Almost half of the state and federal health insurance exchanges didn't clearly explain which drugs would be covered in each available plan, a new survey from Avalere Health found.
Reviewing 85 plans sold in five states running the federal exchange and 12 state-based marketplaces, Avalere found drug formularies were difficult or impossible to find in 48 percent of those plans. And 38 percent of plans included no information about covered drugs.
Avalere Health said the missing drug data presents "significant obstacles" to consumers trying to assess value on their search for health coverage.
"As the open enrollment period for the inaugural year of the exchanges has just ended, it is a good time to take stock of the consumer shopping experience and identify ways to improve transparency in future years," said Avalere Health Vice President Caroline Pearson. "Providing understandable and accessible information about the providers and drugs included in exchange plans is essential to helping enrollees make informed purchasing decisions that balance premium against scope of coverage."

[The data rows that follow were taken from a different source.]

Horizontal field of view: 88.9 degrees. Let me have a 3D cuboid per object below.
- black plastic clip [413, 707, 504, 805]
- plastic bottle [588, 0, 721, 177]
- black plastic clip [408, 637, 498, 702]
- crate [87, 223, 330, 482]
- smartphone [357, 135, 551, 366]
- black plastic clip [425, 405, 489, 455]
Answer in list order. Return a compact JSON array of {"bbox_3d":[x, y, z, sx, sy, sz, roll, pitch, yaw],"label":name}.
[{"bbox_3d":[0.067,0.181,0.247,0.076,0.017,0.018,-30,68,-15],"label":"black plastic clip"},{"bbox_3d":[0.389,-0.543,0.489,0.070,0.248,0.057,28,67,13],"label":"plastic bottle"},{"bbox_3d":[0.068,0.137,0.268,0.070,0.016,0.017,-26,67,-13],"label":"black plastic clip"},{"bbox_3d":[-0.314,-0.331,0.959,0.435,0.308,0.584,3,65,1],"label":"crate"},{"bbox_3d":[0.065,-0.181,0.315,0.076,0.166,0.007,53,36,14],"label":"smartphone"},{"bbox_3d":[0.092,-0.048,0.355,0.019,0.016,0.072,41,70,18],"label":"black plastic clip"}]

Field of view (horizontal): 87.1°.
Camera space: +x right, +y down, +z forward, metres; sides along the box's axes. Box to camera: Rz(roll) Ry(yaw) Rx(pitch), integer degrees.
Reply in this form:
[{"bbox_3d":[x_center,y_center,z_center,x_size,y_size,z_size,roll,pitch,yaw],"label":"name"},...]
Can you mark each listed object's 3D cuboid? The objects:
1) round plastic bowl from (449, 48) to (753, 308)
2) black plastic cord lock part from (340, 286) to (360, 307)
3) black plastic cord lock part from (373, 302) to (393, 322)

Although HealthCare.gov and some state websites, including Colorado, Connecticut, Maryland, Minnesota, Nevada and New York, provided a link to drug formularies for each available plan, many of the links weren't direct. Sometimes the links merely sent consumers to the insurer's homepage, requiring them to navigate a separate website before finding information about covered drugs, the survey found.
"It's very important that we focus on how to make plan comparison much easier than it was in most exchanges in the first year," Robert Krughoff, president of Consumers' Checkbook, a nonprofit group that developed a model comparison tool, told the Associated Press. "None of the sites has done a good job helping consumers compare out-of-pocket costs. That results in consumers wasting thousands of dollars a year."